Her Name Wasn’t on the News
She was only 14, but the world moved on like she didn’t exist.
It started like any other Tuesday.
Zawadi tied her school sweater around her waist, the morning sun already beating hard against her back as she walked the five kilometers to school. Her feet were sore from wearing the same sandals every day, but she liked Tuesdays — Literature class. She liked how words felt safe. Like somewhere in that old, dusty classroom, there was a space just for her.
But on this Tuesday, the world turned quiet. Not soft, quiet.
He was waiting by the abandoned kiosk. Someone she had seen before. He wasn’t a stranger, but he didn’t feel like family either. She hesitated. Maybe it was the way he looked at her. Maybe it was nothing.
No one heard her cry in the tall grass.
No one saw the blood.
No one came.
By the time she got home, she could barely speak. And when she tried to, the questions came like stones.
“What were you doing there?”
“Why didn’t you scream louder?”
“Are you sure you’re telling the whole story?”
Her body had already been taken. Now they were after her voice.
The Truth We Don’t Tell
In sub-Saharan Africa, reporting rates for rape and sexual assault remain staggeringly low, as little as 5 to 10% of cases are ever reported. But make no mistake: the violence is happening. Every. Single. Day.
Globally, 1 in 3 women has experienced physical or sexual violence. But behind those numbers are girls like Zawadi. Girls whose names we don’t say. Girls who disappear into silence.
She was not the first. She will not be the last.
But does that mean we stop listening?

Shame Is Not Hers to Carry
What Zawadi experienced wasn’t her fault. It never was.

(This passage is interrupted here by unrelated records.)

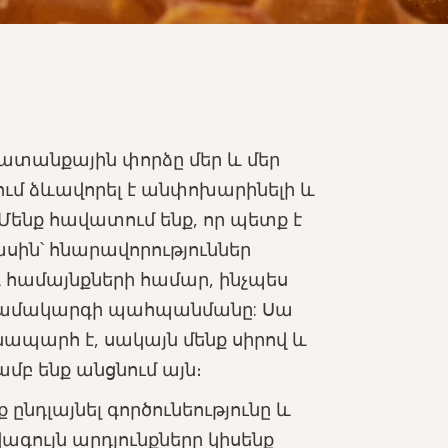
ատանքային փորձը մեր և մեր
ում ձևավորել է անփոխարինելի և
 Մենք հավատում ենք, որ պետք է
սին՝ հնարավորություններ
և համայնքների համար, ինչպես
համակարգի պահպանմանը: Սա
ապարհ է, սակայն մենք սիրով և
 ենք անցնում այն։
ընդլայնել գործունեությունը և
գույն արդյունքները կիսենք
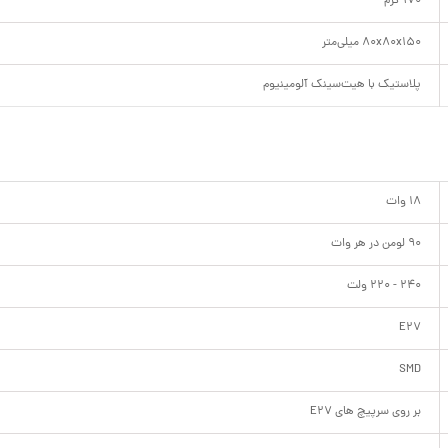
170 گرم
80x80x150 میلی‌متر
پلاستیک با هیت‌سینک آلومینیوم
18 وات
90 لومن در هر وات
240 - 220 ولت
E27
SMD
بر روی سرپیچ های E27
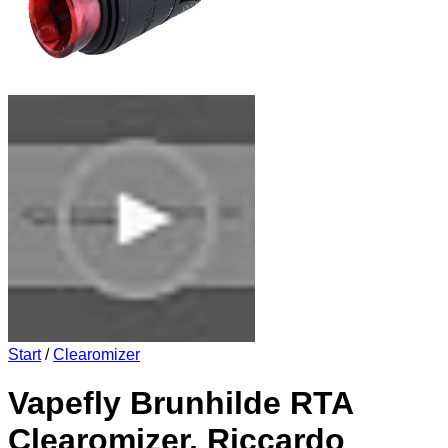
Start
/
Clearomizer
Vapefly Brunhilde RTA
Clearomizer, Riccardo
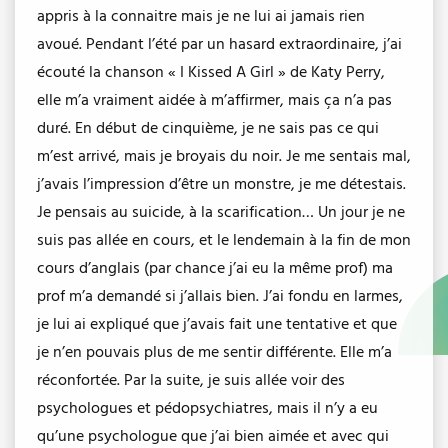
appris à la connaitre mais je ne lui ai jamais rien
avoué. Pendant l’été par un hasard extraordinaire, j’ai
écouté la chanson « I Kissed A Girl » de Katy Perry,
elle m’a vraiment aidée à m’affirmer, mais ça n’a pas
duré. En début de cinquième, je ne sais pas ce qui
m’est arrivé, mais je broyais du noir. Je me sentais mal,
j’avais l’impression d’être un monstre, je me détestais.
Je pensais au suicide, à la scarification… Un jour je ne
suis pas allée en cours, et le lendemain à la fin de mon
cours d’anglais (par chance j’ai eu la même prof) ma
prof m’a demandé si j’allais bien. J’ai fondu en larmes,
je lui ai expliqué que j’avais fait une tentative et que
je n’en pouvais plus de me sentir différente. Elle m’a
réconfortée. Par la suite, je suis allée voir des
psychologues et pédopsychiatres, mais il n’y a eu
qu’une psychologue que j’ai bien aimée et avec qui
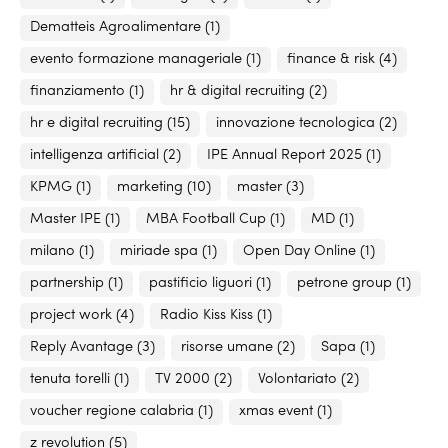
Dematteis Agroalimentare
(1)
evento formazione manageriale
(1)
finance & risk
(4)
finanziamento
(1)
hr & digital recruiting
(2)
hr e digital recruiting
(15)
innovazione tecnologica
(2)
intelligenza artificial
(2)
IPE Annual Report 2025
(1)
KPMG
(1)
marketing
(10)
master
(3)
Master IPE
(1)
MBA Football Cup
(1)
MD
(1)
milano
(1)
miriade spa
(1)
Open Day Online
(1)
partnership
(1)
pastificio liguori
(1)
petrone group
(1)
project work
(4)
Radio Kiss Kiss
(1)
Reply Avantage
(3)
risorse umane
(2)
Sapa
(1)
tenuta torelli
(1)
TV 2000
(2)
Volontariato
(2)
voucher regione calabria
(1)
xmas event
(1)
z revolution
(5)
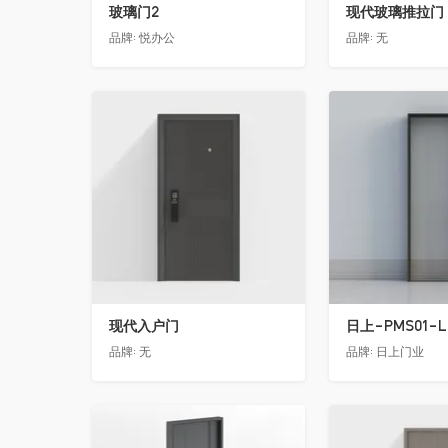
玻璃门2
现代玻璃推拉门
品牌:
悦办公
品牌:
无
收藏
收藏
现代入户门
品牌:
无
品牌:
日上门业
收藏
收藏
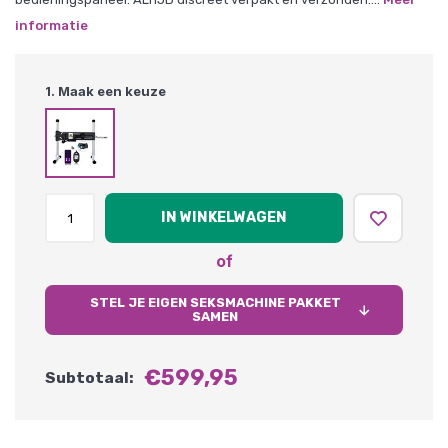
informatie
1. Maak een keuze
IN WINKELWAGEN
of
STEL JE EIGEN SEKSMACHINE PAKKET
SAMEN
€599,95
Subtotaal:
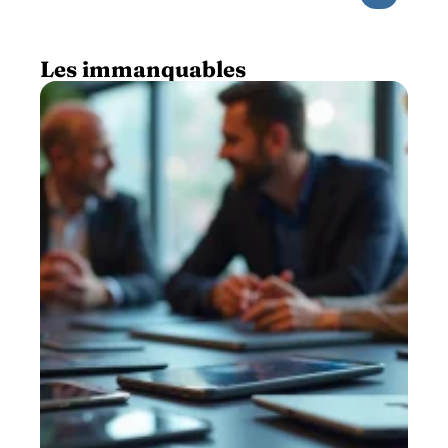
Les immanquables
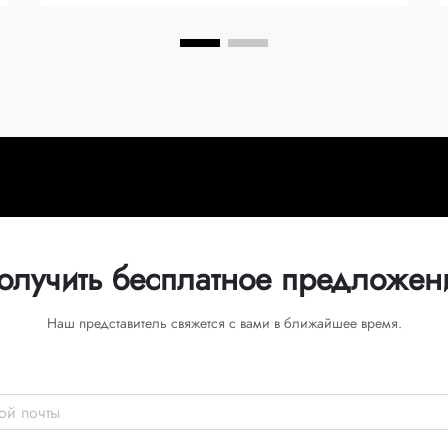
олучить бесплатное предложен
Наш представитель свяжется с вами в ближайшее время.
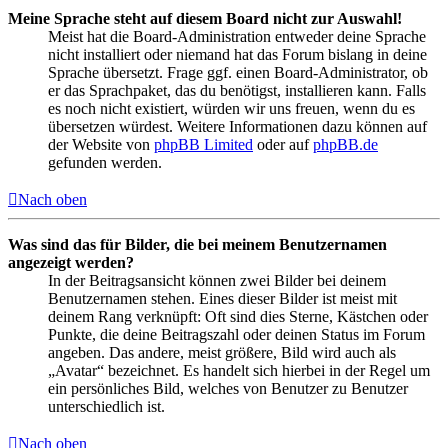
Meine Sprache steht auf diesem Board nicht zur Auswahl!
Meist hat die Board-Administration entweder deine Sprache
nicht installiert oder niemand hat das Forum bislang in deine
Sprache übersetzt. Frage ggf. einen Board-Administrator, ob
er das Sprachpaket, das du benötigst, installieren kann. Falls
es noch nicht existiert, würden wir uns freuen, wenn du es
übersetzen würdest. Weitere Informationen dazu können auf
der Website von
phpBB Limited
oder auf
phpBB.de
gefunden werden.
Nach oben
Was sind das für Bilder, die bei meinem Benutzernamen
angezeigt werden?
In der Beitragsansicht können zwei Bilder bei deinem
Benutzernamen stehen. Eines dieser Bilder ist meist mit
deinem Rang verknüpft: Oft sind dies Sterne, Kästchen oder
Punkte, die deine Beitragszahl oder deinen Status im Forum
angeben. Das andere, meist größere, Bild wird auch als
„Avatar“ bezeichnet. Es handelt sich hierbei in der Regel um
ein persönliches Bild, welches von Benutzer zu Benutzer
unterschiedlich ist.
Nach oben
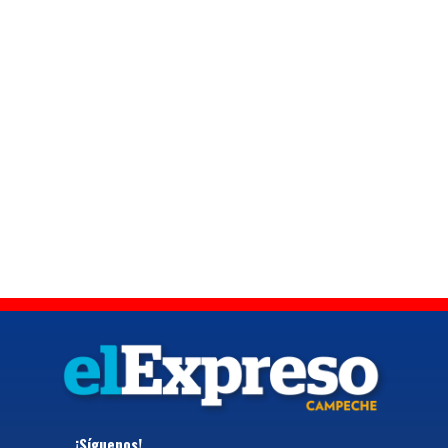
¡Síguenos!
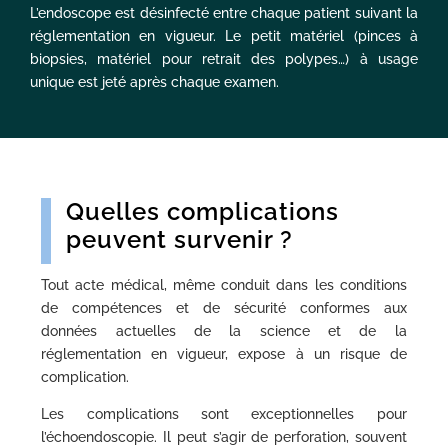
L’endoscope est désinfecté entre chaque patient suivant la
réglementation en vigueur. Le petit matériel (pinces à
biopsies, matériel pour retrait des polypes…) à usage
unique est jeté après chaque examen.
Quelles complications
peuvent survenir ?
Tout acte médical, même conduit dans les conditions
de compétences et de sécurité conformes aux
données actuelles de la science et de la
réglementation en vigueur, expose à un risque de
complication.
Les complications sont exceptionnelles pour
l’échoendoscopie. Il peut s’agir de perforation, souvent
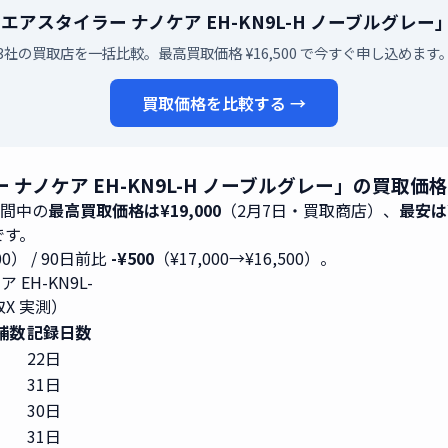
ック エアスタイラー ナノケア EH-KN9L-H ノーブル
3社の買取店を一括比較。最高買取価格 ¥16,500 で今すぐ申し込めます
買取価格を比較する →
ラー ナノケア EH-KN9L-H ノーブルグレー」の買取
期間中の
最高買取価格は¥19,000
（2月7日・買取商店）、
最安は¥
1です。
500） / 90日前比
-¥500
（¥17,000→¥16,500）。
 EH-KN9L-
X 実測）
舗数
記録日数
22日
31日
30日
31日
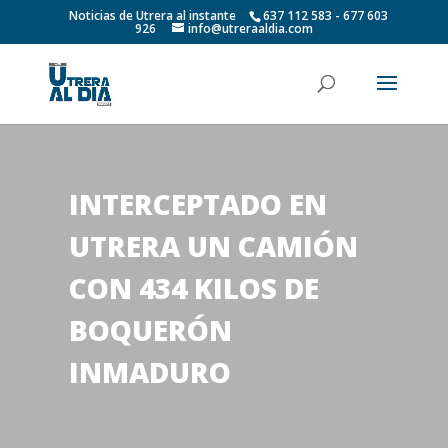
Noticias de Utrera al instante
637 112 583 - 677 603
926
info@utreraaldia.com
INTERCEPTADO EN
UTRERA UN CAMIÓN
CON 434 KILOS DE
BOQUERÓN
INMADURO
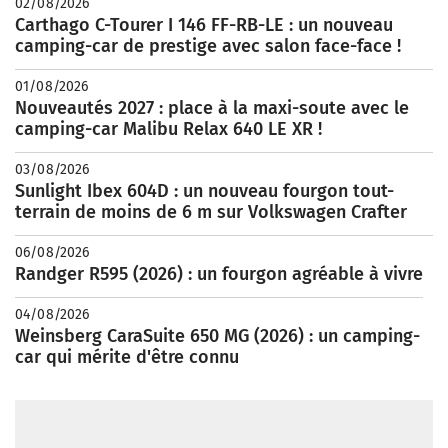
02/08/2026
Carthago C-Tourer I 146 FF-RB-LE : un nouveau
camping-car de prestige avec salon face-face !
01/08/2026
Nouveautés 2027 : place à la maxi-soute avec le
camping-car Malibu Relax 640 LE XR !
03/08/2026
Sunlight Ibex 604D : un nouveau fourgon tout-
terrain de moins de 6 m sur Volkswagen Crafter
06/08/2026
Randger R595 (2026) : un fourgon agréable à vivre
04/08/2026
Weinsberg CaraSuite 650 MG (2026) : un camping-
car qui mérite d'être connu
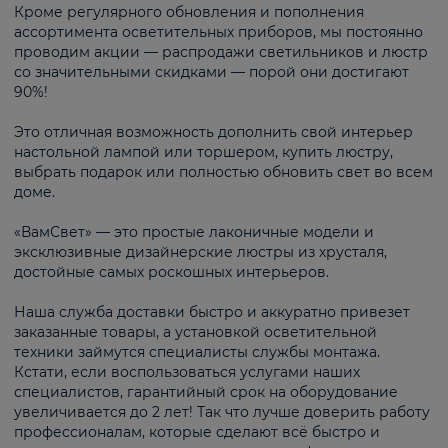
Кроме регулярного обновления и пополнения
ассортимента осветительных приборов, мы постоянно
проводим акции — распродажи светильников и люстр
со значительными скидками — порой они достигают
90%!
Это отличная возможность дополнить свой интерьер
настольной лампой или торшером, купить люстру,
выбрать подарок или полностью обновить свет во всем
доме.
«ВамСвет» — это простые лаконичные модели и
эксклюзивные дизайнерские люстры из хрусталя,
достойные самых роскошных интерьеров.
Наша служба доставки быстро и аккуратно привезет
заказанные товары, а установкой осветительной
техники займутся специалисты службы монтажа.
Кстати, если воспользоваться услугами наших
специалистов, гарантийный срок на оборудование
увеличивается до 2 лет! Так что лучше доверить работу
профессионалам, которые сделают всё быстро и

But the society that raised her, the schools that don’t teach consent, the courts that laugh rape cases out of existence, the families that blame girls for being victims, that society made it hers to carry. And it’s heavy.
In many communities, rape survivors are forced to marry their rapists, leave school, or live in isolation. Medical care is a luxury. Mental health support is non-existent. And justice? A faraway dream for most.

We Need to Say Her Name
Zawadi’s story isn’t unique, and that is the tragedy.
She doesn’t need pity. She needs a world that sees her. That believes her. That protects her. She needs more than hashtags. She needs you to speak up at dinner tables, classrooms, churches, and every space where silence thrives.
Because until we make this epidemic impossible to ignore, it will continue to grow in the shadows.
She wasn’t on the news.
But she should’ve been.
Her name mattered.
Her voice mattered.
Her life mattered.
Let’s stop turning the page. Let’s start rewriting the story.